----- PASSAGE FOR REVIEW
Stage 3: Query sensor the data streams
- The following is a sample query that averages the readings of a single sensor for a window size of 1 hour. The construct WIKI_WINDOW indicates a time window for the sensor readings specified in hours which selects the readings within an hour prior to the execution time.
  SELECT Average (Value)
  FROM Environment, Datastream, DataPoint
  WHERE environmentId = ‘14’
  AND streamType = ‘NO2’
  WIKI_WINDOW 1h

Stage 4: Registering a sensor network in the system
- A sensor network is a group of (usually homogeneous) sensors deployed at multiple locations providing data streams that can be aggregated to obtain a set of combined sensor readings.
- Creating a sensor network involves two main steps. First registering the sensor network details that are listed in Table 2. The Sensor Network references the sensor environment through the Sensor Network Id. A Wiki page is automatically created for every sensor network that gets created.

Stage 5: Registering sensors to a sensor network
- Firstly the user has to create the set of sensors individually by repeating the steps (1 to 6) of case study 1 specifying the sensor network id. This links the sensors with the sensor network. The relevant sensor network Wiki page is then be updated with this information.

Stage 6: Query sensor data in a sensor network
- The following sample query aggregates a set of sensors that belong to the same sensor network.
  SELECT Average (Value)
  FROM Environment, Datastream, DataPoint
  WHERE sensorNetwork = ‘SN-1’
  AND streamType = ‘NO2’
  WIKI_WINDOW 1h

5.2. Case Study 2: The Aggregation of Multiple Data Streams

Stage 1: View sensor data streams
- When the users log in to WikiSensing they are able to view a list of sensors or sensor networks that were created by themselves as well as all the public sensors and sensor networks.
- When the user, for example, requires obtaining the average temperature reading of South Kensington, London the relevant sensor data streams are aggregated to produce the output. Importantly, the system checks if the data streams are compatible for aggregation. If compatible they must then be checked for other disparities as data streams produced by different sensor devices may have different characteristics, for instance different output frequencies or different units of measurements.
----------
----- RECORDS SHOWN
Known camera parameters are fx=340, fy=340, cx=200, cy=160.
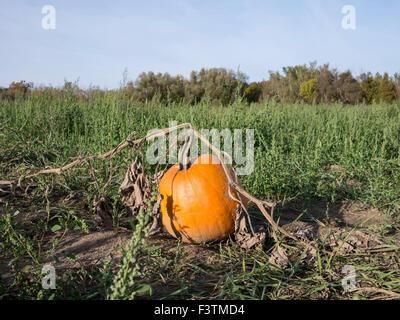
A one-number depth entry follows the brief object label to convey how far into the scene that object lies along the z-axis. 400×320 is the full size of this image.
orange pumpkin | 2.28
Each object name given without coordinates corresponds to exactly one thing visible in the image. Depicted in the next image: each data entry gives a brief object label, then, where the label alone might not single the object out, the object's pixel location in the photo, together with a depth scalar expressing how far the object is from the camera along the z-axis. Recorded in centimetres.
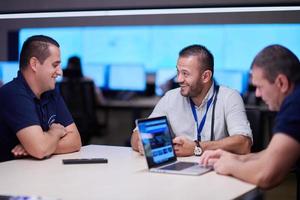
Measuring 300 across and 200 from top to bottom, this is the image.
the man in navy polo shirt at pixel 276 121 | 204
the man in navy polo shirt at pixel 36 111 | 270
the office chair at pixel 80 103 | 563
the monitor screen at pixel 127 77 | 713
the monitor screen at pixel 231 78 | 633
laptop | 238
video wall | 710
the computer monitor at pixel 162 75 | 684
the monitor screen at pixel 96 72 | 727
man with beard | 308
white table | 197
----------
----- RECORDS SHOWN
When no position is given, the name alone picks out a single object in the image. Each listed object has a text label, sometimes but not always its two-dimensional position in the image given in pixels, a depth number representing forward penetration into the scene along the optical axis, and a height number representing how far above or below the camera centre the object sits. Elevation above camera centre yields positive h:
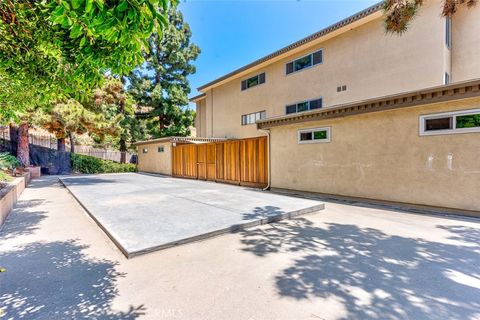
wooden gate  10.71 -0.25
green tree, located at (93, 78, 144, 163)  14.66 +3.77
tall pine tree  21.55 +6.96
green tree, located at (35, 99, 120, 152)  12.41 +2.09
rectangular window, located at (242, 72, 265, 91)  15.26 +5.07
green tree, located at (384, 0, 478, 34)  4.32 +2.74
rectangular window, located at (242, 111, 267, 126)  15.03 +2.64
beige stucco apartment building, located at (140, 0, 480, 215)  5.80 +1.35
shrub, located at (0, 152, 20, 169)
----------
----- RECORDS SHOWN
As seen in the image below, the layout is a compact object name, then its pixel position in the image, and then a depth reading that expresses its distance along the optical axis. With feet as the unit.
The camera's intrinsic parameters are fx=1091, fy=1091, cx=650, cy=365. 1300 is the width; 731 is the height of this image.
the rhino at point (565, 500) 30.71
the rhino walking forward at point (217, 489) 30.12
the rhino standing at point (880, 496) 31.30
----------
» **WHAT YOU SHOULD DO**
In the WikiSensing excerpt:
1. In what unit is the WIKI_WINDOW time window specified?
2. What is created automatically for every sensor network?
3. What two examples of differing characteristics among data streams from different sensor devices does the excerpt give?

» **SOLVED PROBLEM**
1. Hours.
2. A Wiki page.
3. Different output frequencies and different units of measurement.